Release NotesRelease 14.0, Friday December 8th 2006
R.Apweiler (1), T.K.Attwood (4), A.Bairoch (2), A.Bateman (5), D.Binns (1), P.Bork (8), P.Bucher (3), L.Cerutti (3), R.Copley (13), E.Courcelle (6), U.Das (1), L.Daugherty (1), M.Dibley (7), R.Finn (5), W.Fleischmann (1), J.Gough (11), D.Haft (9), N.Hulo (2), S.Hunter (1), D.Kahn (6), A.Kanapin (1), A. Kejariwal (14), D.Lonsdale (1), R.Lopez (1), I.Letunic (8), M.Madera (12), J.Maslen (1), C.McAnulla (1), J.McDowall (1), J.Mistry (5), A.Mitchell (1,4), N.Mulder (1), A.N.Nikolskaya (10), S.Orchard (1), C.Orengo (7), M.Pagni (3), R. Petryszak (1), C.Sigrist (2), P.D.Thomas (14), D.Wilson (12), C.H.Wu (10), C.Yates (7).

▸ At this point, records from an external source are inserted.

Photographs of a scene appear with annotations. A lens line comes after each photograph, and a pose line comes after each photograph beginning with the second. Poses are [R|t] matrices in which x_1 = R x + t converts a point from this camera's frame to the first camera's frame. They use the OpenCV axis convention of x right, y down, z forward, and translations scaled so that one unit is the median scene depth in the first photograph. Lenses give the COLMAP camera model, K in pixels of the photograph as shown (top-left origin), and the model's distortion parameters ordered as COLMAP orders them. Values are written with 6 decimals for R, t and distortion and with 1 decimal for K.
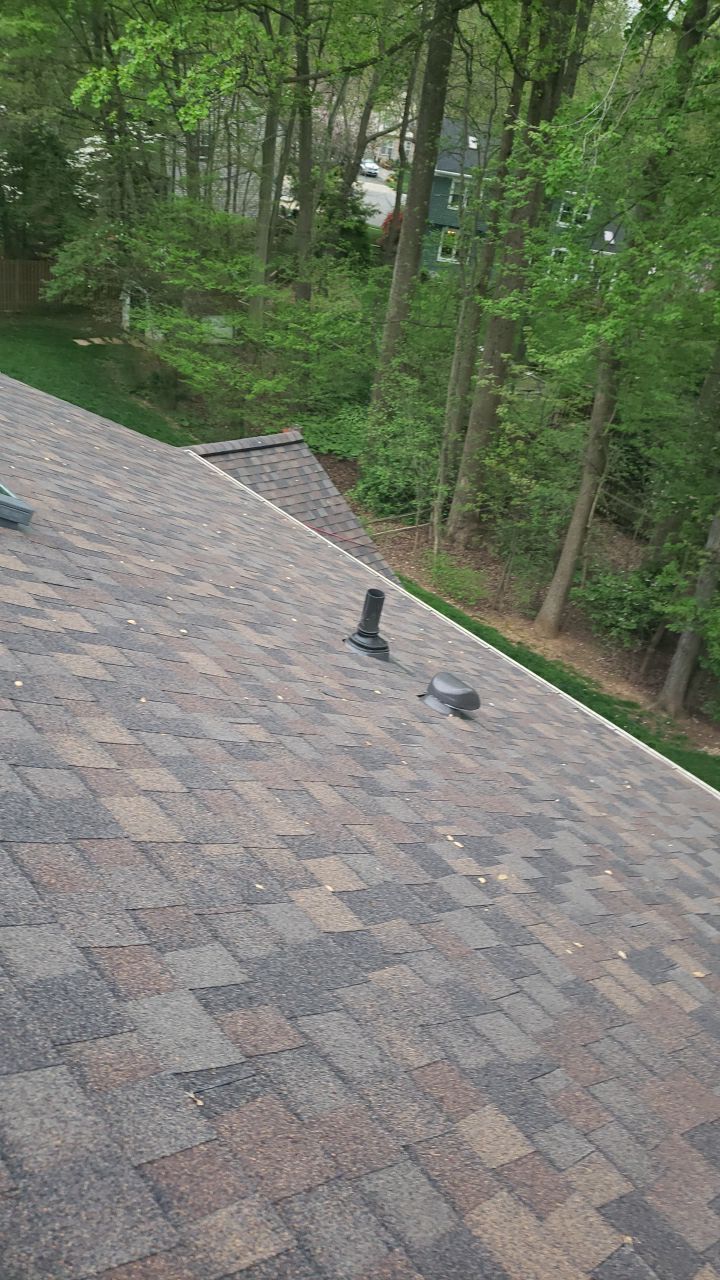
lens RADIAL K [[986.5, 0, 360.0], [0, 986.5, 640.0], [0, 0, 1]] dist [-0.001710, -0.000646]
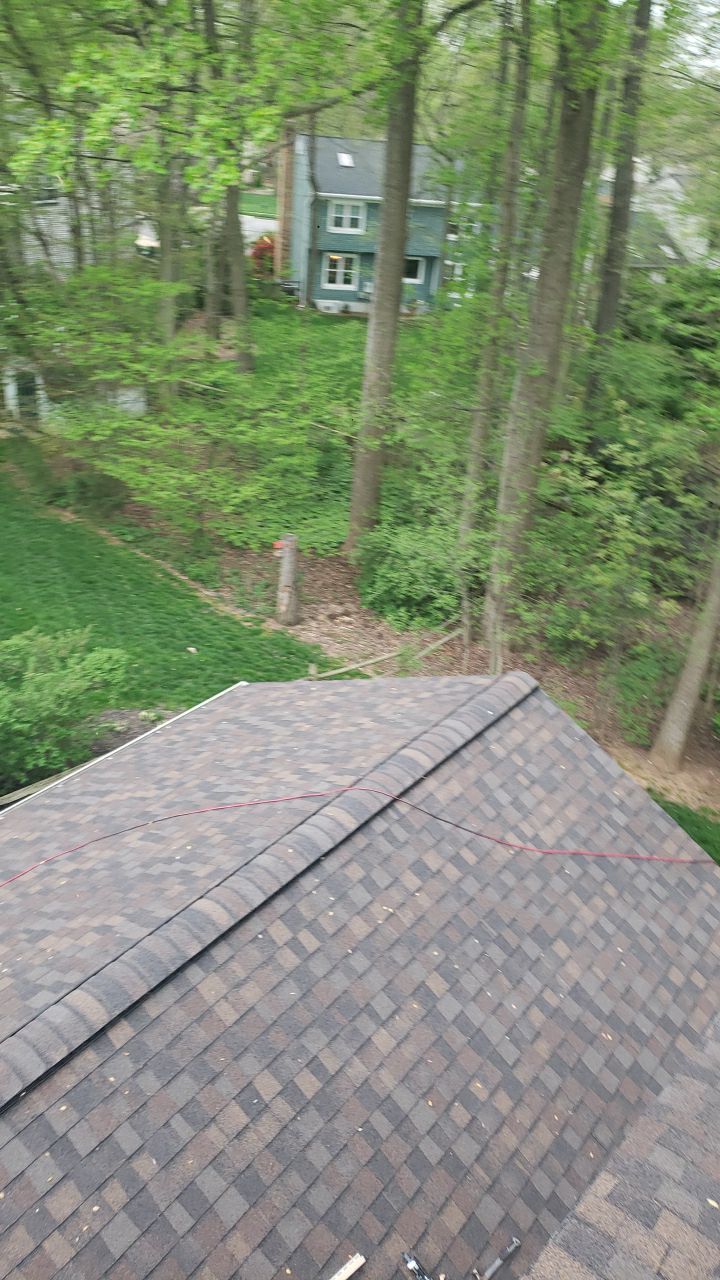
lens RADIAL K [[988.7, 0, 346.6], [0, 988.7, 632.4], [0, 0, 1]] dist [0.032335, 0.000233]
pose [[0.982533, -0.145195, 0.116391, -0.109262], [0.147390, 0.989023, -0.010437, -0.109497], [-0.113598, 0.027409, 0.993149, 0.171382]]
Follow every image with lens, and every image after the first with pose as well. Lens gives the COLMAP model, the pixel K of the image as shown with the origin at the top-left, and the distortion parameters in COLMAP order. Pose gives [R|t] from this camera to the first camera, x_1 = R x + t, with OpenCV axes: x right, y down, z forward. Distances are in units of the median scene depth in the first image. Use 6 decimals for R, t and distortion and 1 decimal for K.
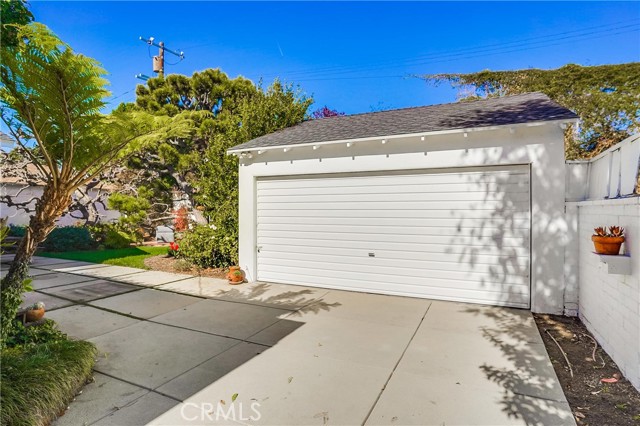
lens RADIAL K [[357.5, 0, 320.5], [0, 357.5, 212.2], [0, 0, 1]] dist [0.002541, 0.000641]
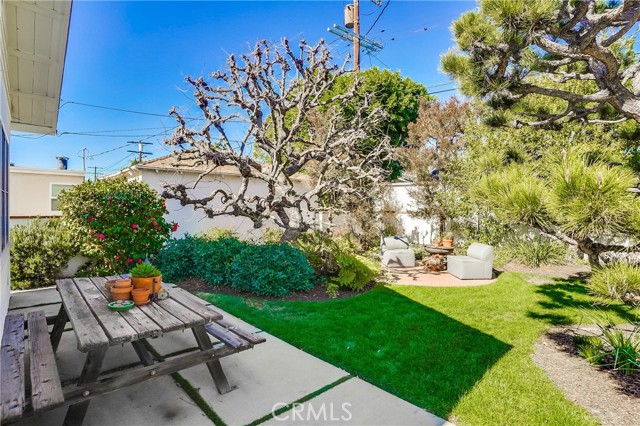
lens RADIAL K [[325.5, 0, 320.3], [0, 325.5, 210.7], [0, 0, 1]] dist [-0.067545, 0.026294]
pose [[0.944168, 0.009334, -0.329332, -0.485108], [-0.008335, 0.999955, 0.004446, -0.011435], [0.329358, -0.001452, 0.944204, 0.577254]]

(1) EMBL Outstation European Bioinformatics Institute, Wellcome Trust Genome Campus, Hinxton, Cambridge, UK;
(2) Swiss Institute for Bioinformatics, Geneva, Switzerland;
(3) Swiss Institute for Experimental Cancer Research, Lausanne, Switzerland;
(4) School of Biological Sciences, The University of Manchester, Manchester, UK;
(5) The Sanger Centre, Wellcome Trust Genome Campus, Hinxton, Cambridge, UK;
(6) CNRS/INRA, Toulouse, France;
(7) Biochemistry and Molecular Biology Department, University College London, University of London, UK;
(8) Biocomputing Unit, EMBL-Heidelberg, Germany;
(9) The Institute for Genomic Research, Maryland, USA;
(10) Protein Information Resource, Georgetown University Medical Center, Washington, D.C., USA;
(11) Unite de Bioinformatique Structurale, Institut Pasteur, Paris, France;
(12) MRC Laboratory of Molecular Biology, Cambridge, UK;
(13) Wellcome Trust Centre for Human Genetics, Oxford, UK;
(14) Computational Biology, SRI International, 333 Ravenswood Ave., Menlo Park, CA 94025, USA.
The databases Swiss-Prot and TrEMBL (now part of UniProtKB), PROSITE, PRINTS, Pfam and ProDom joined forces to launch an Integrated Documentation Resource of Protein Families, Domains and Functional Sites, abbreviated InterPro. Since then SMART, TIGRFAMs, PIRSF, SUPERFAMILY and more recently PANTHER and Gene3D, have joined InterPro. A detailed description of the project can be found in the user manual.
Changes since last release
- The protein matches have been updated according to the latest update of UniProtKB.
- New methods from Gene3D, PANTHER, PIRSF and TIGRFAMs have been integrated.
- Links to ADAN, SPICE, and Dasty have been added to the protein match displays, please see User_Manual for further information.
- Splice variants have been added to match_complete.xml.
- Match.xml, match_complete.xml and UniParc matches to InterPro methods (uniparc_match.tar.gz) have been updated and are available from the ftp site in XML format.
- Note: Due to the large size of UniParc the data has been divided into chunks and the latest updates are provided in these files at each InterPro release. After this release match.xml will be discontinued.
Contents and coverage of the current release
InterPro protein matches are now calculated for all UniProtKB and UniParc proteins. The following statistics are for all UniProtkB proteins:
InterPro release 14.0 contains 13828 entries, representing 3905 domains, 9614 families, 232 repeats, 34 active sites, 22 binding sites and 21 post-translational modification sites. Overall, there are 14689258 InterPro hits from 2798632 UniProtKB protein sequences. A complete list is available from the ftp site.
92.4% of UniProtKB/Swiss-Prot - 222974 of 241365 proteins
76.5% of UniProtKB/TrEMBL - 2575658 of 3368793 proteins
77.5% of UniProtKB - 2798632 of 3610158 proteins
Last entry: IPR014734
23454 publications in PUBMED are referenced from InterPro.
Lists of InterPro entries by type and to GO
The next release of InterPro will be scheduled for March 2007.